■ **Text**
###

What is faith like a mustard seed?
10th Sunday of Pentecost
Matthew 17:14-23
2009
In the name of the Father, the Son and the Holy Spirit, Amen.
Brothers and sisters, many people, including many Orthodox Christians, do not understand why we fast. This is why we as a people fast so poorly. So many Orthodox Christians barely follow the fast or follow the fasts when they’re convenient, forget to fast, things like this.
We fast because of what the Scripture tells us today.
We fast because of this famous oft repeated saying of our Lord Jesus Christ:
“This kind goeth not out but by prayer and fasting” [1]
We also fast because of a stronger reason our Lord gives just before this.
The apostles come to Him after He had healed the demoniac boy. They couldn’t heal him. They didn’t have the faith to heal him. So they wondered why? And He answered their question as to why they could not heal the boy:
“Because of your unbelief: for verily I say unto you, If ye have faith as a grain of mustard seed, ye shall say unto this mountain, Remove hence to yonder place; and it shall remove; and nothing shall be impossible unto you. 21 Howbeit this kind goeth not out but by prayer and fasting. “ [2]
The mustard seed is a very small seed, very pungent, very strong in flavor. It flavors the entire dish. So our faith must be like that mustard seed. What He is saying, what the Fathers tell us, is that faith like this comes from becoming good, from pleasing God, and living according to the Commandments.
So that when we say that we have weak faith, we are saying at the same time that we are sinners, that we don’t do the law of God at all times.
Perhaps we don’t even place the law of God as a priority in our lives, because the doing comes first from the desiring to do and the planning to do.
All these things: To not desire to do the will of God, to not plan to do it, to not be able to do it: These are all from weak faith.
So the kind of faith that can cast out a demon from a boy, comes only by living according to the Gospel.
Now, this seems impossible to us. How can we do such things?
We do such things bit by bit, by prayer and by fasting. That is why fasting is so important, and it’s always joined with prayer.

###

■ **Items**

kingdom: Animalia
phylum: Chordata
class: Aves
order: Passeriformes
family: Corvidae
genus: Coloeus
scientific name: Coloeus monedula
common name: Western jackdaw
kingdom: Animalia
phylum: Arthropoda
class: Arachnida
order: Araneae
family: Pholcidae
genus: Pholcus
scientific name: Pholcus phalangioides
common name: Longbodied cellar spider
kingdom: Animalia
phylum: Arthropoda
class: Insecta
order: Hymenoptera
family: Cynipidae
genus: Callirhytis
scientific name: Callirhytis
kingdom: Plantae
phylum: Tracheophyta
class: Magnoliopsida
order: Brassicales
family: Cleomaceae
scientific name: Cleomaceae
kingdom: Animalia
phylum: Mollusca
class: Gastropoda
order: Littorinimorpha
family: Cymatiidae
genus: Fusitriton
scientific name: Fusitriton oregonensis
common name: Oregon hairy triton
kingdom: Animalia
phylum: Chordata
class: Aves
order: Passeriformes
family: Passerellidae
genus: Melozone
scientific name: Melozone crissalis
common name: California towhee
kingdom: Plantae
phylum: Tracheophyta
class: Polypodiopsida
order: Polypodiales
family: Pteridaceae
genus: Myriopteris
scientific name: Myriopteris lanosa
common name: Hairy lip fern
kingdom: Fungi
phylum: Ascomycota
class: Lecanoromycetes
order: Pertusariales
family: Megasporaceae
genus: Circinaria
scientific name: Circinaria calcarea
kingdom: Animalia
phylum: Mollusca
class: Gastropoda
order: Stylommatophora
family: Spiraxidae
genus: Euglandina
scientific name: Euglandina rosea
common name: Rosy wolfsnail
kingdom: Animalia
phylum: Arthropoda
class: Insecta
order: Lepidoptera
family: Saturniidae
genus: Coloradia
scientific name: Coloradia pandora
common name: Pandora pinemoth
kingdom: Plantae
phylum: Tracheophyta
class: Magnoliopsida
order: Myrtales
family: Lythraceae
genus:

###

■ **Stated task**
Put this sentence from the sermon on fasting into Spanish: "The mustard seed is a very small seed, very pungent, very strong in flavor."

■ **Solution to this task**
La semilla de mostaza es una semilla muy pequeña, muy picante, de sabor muy fuerte.